If the patient experiences pain during balloon inflation, deflate the balloon and insert the catheter farther into the bladder. If pain continues with the balloon inflation, remove the catheter and notify the patient’s provider. - Remove the sterile draping and supplies from the bed area and place them on the bedside table. Remove the bath blanket and reposition the patient.
- Remove your gloves and perform hand hygiene.
- Apply new gloves. Secure the catheter with securement device, allowing room as to not pull on the catheter.
- Place the drainage bag below the level of the bladder, attaching it to the bed frame.

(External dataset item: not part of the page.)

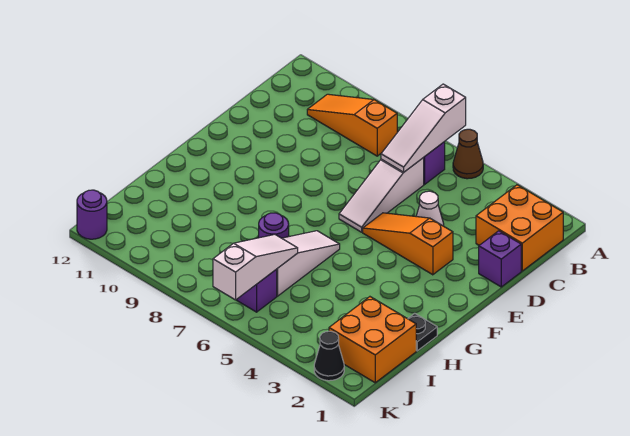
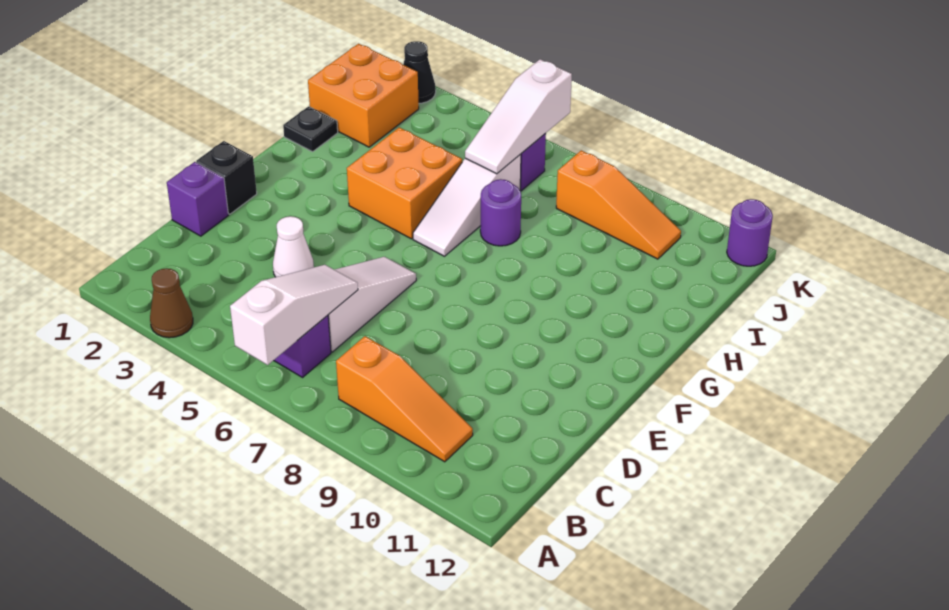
brown 1x1 cone [453,129,483,179] -> brown 1x1 cone moved to [150,268,193,338]
orange 2x2 brick [476,185,563,271] -> orange 2x2 brick moved to [347,127,462,239]
none -> black 1x1 brick [196,141,257,214]
orange 1x3 slope [363,213,453,275] -> orange 1x3 slope moved to [556,150,681,259]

- Perform peri-care as needed.
- Dispose of waste and used supplies.
- Remove gloves and perform hand hygiene.
- Assist the patient to a comfortable position, ask if they have any questions, and thank them for their time.
- Ensure safety measures when leaving the room:
- CALL LIGHT: Within reach
- BED: Low and locked (in lowest position and brakes on)
- SIDE RAILS: Secured
- TABLE: Within reach
- ROOM: Risk-free for falls (scan room and clear any obstacles)
- Perform hand hygiene.
- Document the procedure and related assessment findings. Report any concerns according to agency policy.